The program has some other interesting caveats. For instance, it cannot be used to refinance an existing FHA loan, so if the borrower is upside down with FHA, he is still out of luck. Also, the homeowner must be current on his house payment and must have a credit score of at least 500. The loan may be a loan that was previously modified under Making Home Affordable but other than that it cannot have been delinquent and caught up by the servicer. Loans that are in the HAMP trial period are not eligible for this refinance--FHA really wants to weed out dog loans on this program, so they require that you must be current on the house payment up until the month that the new refinanced loan closes.
The program also requires that other credit be acceptable. According to HUD, major negative credit such as judgments or collections or other recent credit problems must be explained by the borrower and the explanation must be satisfactory to the lender.
HUD also wants to remind us that a short refinance in which the principal balance of the loan is reduced by 10% may negatively impact the credit score of the borrower as it may be reported as a short refinance. Further, the borrower should consult with a tax preparer because he may have to pay taxes on the amount of the debt forgiveness since as far as the IRS is concerned, this could be considered income. To put that into perspective, if you owe $400,000 on your home and you have your principal reduced 10% on your mortgage by your current lien holder, that is $40,000 in debt forgiveness which could potentially be added to your income for income tax purposes.
HUD estimates that between 500,000 and 1,500,000 borrowers will refinance on this new program. And that figure may be true. What HUD is not saying is that the Making Home Affordable Program, which is the stepmother of FHA's new program, has given trial modifications to about 1.3 million borrowers so far. The trial modifications last three or four months. But of those 1.3 million, nearly 600,000 homeowners have dropped out of the program because they could not make their house payments, and another 250,000 are still waiting to see if they will qualify for modification. An August 27 article in Daily Finance cites a Barclay's Bank study that 60% of homeowners who complete the Making Home Affordable Program and refinance their homes will ultimately go back into default. The reason--they simply cannot afford the houses in the first place.
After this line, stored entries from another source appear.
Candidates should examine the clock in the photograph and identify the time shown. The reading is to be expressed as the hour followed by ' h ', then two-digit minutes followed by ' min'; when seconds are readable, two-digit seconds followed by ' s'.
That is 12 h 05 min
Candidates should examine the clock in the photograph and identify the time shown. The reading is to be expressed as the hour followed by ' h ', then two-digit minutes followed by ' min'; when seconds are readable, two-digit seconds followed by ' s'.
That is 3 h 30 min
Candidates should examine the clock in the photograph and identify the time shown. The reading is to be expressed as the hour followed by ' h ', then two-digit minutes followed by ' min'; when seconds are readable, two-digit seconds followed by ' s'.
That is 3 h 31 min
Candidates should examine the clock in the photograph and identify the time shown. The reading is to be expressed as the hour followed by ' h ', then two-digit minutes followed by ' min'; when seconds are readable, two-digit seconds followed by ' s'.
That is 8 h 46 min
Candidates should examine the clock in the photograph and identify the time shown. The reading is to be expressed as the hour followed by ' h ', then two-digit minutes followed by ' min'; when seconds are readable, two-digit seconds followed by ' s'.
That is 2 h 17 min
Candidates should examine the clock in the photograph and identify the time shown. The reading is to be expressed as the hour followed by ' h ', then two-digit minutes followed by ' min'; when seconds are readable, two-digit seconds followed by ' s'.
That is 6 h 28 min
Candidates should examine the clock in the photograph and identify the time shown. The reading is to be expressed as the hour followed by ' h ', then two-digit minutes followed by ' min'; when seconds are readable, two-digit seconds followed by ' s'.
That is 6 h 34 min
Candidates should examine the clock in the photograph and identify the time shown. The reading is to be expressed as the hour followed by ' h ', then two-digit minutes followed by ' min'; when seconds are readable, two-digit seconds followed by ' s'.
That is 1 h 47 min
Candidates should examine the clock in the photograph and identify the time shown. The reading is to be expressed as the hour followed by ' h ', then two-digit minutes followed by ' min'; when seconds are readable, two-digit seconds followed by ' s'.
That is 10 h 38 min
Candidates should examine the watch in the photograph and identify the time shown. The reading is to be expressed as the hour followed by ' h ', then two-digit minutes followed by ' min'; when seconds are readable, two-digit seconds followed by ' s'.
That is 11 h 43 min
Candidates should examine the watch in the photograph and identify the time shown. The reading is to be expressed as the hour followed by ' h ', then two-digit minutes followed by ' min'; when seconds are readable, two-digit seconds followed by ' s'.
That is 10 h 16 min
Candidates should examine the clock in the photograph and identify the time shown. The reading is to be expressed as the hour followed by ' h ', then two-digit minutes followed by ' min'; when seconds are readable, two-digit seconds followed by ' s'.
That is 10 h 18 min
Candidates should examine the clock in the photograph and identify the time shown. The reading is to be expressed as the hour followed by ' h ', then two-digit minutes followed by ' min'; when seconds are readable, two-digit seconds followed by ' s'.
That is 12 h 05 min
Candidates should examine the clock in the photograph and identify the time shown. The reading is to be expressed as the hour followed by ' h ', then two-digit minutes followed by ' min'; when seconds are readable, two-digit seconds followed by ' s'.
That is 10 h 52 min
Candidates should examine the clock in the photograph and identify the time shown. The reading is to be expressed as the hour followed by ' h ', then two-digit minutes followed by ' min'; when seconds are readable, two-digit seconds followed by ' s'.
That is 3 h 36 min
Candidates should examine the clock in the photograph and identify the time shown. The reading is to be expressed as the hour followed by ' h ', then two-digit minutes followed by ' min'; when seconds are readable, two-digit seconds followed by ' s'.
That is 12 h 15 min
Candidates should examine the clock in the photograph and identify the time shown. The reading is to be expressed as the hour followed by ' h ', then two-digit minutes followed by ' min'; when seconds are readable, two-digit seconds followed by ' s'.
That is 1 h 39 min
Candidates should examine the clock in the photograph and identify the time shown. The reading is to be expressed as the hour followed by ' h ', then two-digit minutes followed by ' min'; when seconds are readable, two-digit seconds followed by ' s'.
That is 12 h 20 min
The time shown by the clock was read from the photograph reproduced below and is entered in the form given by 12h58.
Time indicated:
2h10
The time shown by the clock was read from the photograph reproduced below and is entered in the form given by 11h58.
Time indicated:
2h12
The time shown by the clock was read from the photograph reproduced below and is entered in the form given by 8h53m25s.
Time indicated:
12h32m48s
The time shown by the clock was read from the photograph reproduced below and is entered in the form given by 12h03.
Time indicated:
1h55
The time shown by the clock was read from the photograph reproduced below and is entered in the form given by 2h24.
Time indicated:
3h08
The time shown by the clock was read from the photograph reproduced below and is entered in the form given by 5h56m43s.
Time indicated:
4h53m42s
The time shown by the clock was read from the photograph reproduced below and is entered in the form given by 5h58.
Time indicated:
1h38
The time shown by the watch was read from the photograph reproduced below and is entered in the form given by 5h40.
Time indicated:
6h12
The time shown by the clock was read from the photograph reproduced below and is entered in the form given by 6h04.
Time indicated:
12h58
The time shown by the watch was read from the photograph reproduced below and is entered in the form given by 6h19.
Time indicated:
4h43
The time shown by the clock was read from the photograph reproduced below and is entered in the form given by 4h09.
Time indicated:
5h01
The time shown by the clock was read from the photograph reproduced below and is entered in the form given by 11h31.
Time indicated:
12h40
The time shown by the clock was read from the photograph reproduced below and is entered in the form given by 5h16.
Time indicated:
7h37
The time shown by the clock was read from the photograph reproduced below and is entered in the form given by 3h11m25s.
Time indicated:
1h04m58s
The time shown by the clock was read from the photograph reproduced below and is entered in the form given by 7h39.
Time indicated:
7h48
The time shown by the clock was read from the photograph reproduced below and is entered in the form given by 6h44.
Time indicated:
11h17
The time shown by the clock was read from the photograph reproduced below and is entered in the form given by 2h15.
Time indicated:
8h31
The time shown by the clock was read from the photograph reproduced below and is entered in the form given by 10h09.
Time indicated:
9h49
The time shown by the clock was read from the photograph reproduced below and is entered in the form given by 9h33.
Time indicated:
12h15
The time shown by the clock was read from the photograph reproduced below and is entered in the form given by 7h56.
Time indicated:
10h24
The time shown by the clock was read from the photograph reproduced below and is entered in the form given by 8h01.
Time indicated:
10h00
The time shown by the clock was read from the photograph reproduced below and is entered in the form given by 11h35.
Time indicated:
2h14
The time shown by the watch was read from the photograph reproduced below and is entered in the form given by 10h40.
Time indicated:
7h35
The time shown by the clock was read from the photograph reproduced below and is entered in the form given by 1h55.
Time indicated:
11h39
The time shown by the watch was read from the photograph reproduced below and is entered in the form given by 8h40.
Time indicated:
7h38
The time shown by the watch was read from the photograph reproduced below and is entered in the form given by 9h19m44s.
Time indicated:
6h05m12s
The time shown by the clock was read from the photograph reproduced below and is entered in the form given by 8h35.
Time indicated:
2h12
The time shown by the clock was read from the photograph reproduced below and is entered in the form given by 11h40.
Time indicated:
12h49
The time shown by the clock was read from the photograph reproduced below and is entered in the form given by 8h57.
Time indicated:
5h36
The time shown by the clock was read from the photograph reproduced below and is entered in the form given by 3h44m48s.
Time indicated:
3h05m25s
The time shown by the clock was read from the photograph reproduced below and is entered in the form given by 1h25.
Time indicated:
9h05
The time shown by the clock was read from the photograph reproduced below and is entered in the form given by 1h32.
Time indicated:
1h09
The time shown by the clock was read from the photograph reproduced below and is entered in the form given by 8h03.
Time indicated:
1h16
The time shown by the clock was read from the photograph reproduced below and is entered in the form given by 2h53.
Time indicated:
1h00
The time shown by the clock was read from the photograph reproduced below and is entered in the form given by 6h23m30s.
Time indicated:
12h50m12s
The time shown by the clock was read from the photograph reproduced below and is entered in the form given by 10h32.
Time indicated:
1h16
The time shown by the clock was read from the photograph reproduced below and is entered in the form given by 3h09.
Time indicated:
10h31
The problem is so serious that Daily Finance referred to the Making Home Affordable Program as "Real Estate Mortuary's Waiting Room," because the loans that are in HAMP are going to eventually end up in foreclosure.
HUD is hoping that the new FHA refinance will be more effective and more promising. But with unemployment still high and sales dropping, another program to try to fix everything by lowering the house payments of homeowners who cannot afford their homes may just be a lot of hype after all.